**What you need to do**
Would you repeat every line of the material exactly?

**Given information**
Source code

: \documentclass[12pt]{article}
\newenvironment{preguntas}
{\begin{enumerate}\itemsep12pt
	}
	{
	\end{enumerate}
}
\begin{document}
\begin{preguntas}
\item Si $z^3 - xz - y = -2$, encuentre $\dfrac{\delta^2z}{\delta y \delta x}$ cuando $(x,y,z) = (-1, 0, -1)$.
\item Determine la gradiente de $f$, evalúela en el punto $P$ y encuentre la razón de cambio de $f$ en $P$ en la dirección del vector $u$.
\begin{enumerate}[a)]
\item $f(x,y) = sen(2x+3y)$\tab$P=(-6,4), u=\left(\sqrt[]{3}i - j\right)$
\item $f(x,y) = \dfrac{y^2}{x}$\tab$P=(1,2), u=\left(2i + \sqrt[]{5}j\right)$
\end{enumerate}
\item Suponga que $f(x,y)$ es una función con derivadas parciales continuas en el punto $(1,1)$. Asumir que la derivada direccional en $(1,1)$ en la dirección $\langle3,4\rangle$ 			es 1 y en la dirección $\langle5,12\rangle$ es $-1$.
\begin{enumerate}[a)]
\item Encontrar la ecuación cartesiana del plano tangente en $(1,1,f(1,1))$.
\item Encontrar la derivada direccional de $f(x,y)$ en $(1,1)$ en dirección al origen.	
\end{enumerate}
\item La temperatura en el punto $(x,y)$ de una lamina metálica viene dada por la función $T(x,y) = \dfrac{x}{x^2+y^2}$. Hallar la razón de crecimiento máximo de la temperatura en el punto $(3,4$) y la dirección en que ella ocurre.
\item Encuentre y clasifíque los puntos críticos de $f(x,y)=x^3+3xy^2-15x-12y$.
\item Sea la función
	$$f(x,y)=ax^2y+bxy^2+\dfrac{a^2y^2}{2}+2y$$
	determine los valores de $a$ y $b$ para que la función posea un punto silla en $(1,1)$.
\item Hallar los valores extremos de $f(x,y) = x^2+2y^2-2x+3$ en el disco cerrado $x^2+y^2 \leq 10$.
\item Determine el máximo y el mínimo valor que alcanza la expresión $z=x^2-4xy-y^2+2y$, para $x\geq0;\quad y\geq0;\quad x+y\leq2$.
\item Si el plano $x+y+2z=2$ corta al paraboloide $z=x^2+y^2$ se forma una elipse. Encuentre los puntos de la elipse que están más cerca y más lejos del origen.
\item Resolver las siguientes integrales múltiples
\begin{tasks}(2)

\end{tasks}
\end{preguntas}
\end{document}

**Result of this task**
Source code

: \documentclass[12pt]{article}
\newenvironment{preguntas}
{\begin{enumerate}\itemsep12pt
	}
	{
	\end{enumerate}
}
\begin{document}
\begin{preguntas}
\item Si $z^3 - xz - y = -2$, encuentre $\dfrac{\delta^2z}{\delta y \delta x}$ cuando $(x,y,z) = (-1, 0, -1)$.
\item Determine la gradiente de $f$, evalúela en el punto $P$ y encuentre la razón de cambio de $f$ en $P$ en la dirección del vector $u$.
\begin{enumerate}[a)]
\item $f(x,y) = sen(2x+3y)$\tab$P=(-6,4), u=\left(\sqrt[]{3}i - j\right)$
\item $f(x,y) = \dfrac{y^2}{x}$\tab$P=(1,2), u=\left(2i + \sqrt[]{5}j\right)$
\end{enumerate}
\item Suponga que $f(x,y)$ es una función con derivadas parciales continuas en el punto $(1,1)$. Asumir que la derivada direccional en $(1,1)$ en la dirección $\langle3,4\rangle$ 			es 1 y en la dirección $\langle5,12\rangle$ es $-1$.
\begin{enumerate}[a)]
\item Encontrar la ecuación cartesiana del plano tangente en $(1,1,f(1,1))$.
\item Encontrar la derivada direccional de $f(x,y)$ en $(1,1)$ en dirección al origen.	
\end{enumerate}
\item La temperatura en el punto $(x,y)$ de una lamina metálica viene dada por la función $T(x,y) = \dfrac{x}{x^2+y^2}$. Hallar la razón de crecimiento máximo de la temperatura en el punto $(3,4$) y la dirección en que ella ocurre.
\item Encuentre y clasifíque los puntos críticos de $f(x,y)=x^3+3xy^2-15x-12y$.
\item Sea la función
	$$f(x,y)=ax^2y+bxy^2+\dfrac{a^2y^2}{2}+2y$$
	determine los valores de $a$ y $b$ para que la función posea un punto silla en $(1,1)$.
\item Hallar los valores extremos de $f(x,y) = x^2+2y^2-2x+3$ en el disco cerrado $x^2+y^2 \leq 10$.
\item Determine el máximo y el mínimo valor que alcanza la expresión $z=x^2-4xy-y^2+2y$, para $x\geq0;\quad y\geq0;\quad x+y\leq2$.
\item Si el plano $x+y+2z=2$ corta al paraboloide $z=x^2+y^2$ se forma una elipse. Encuentre los puntos de la elipse que están más cerca y más lejos del origen.
\item Resolver las siguientes integrales múltiples
\begin{tasks}(2)

\end{tasks}
\end{preguntas}
\end{document}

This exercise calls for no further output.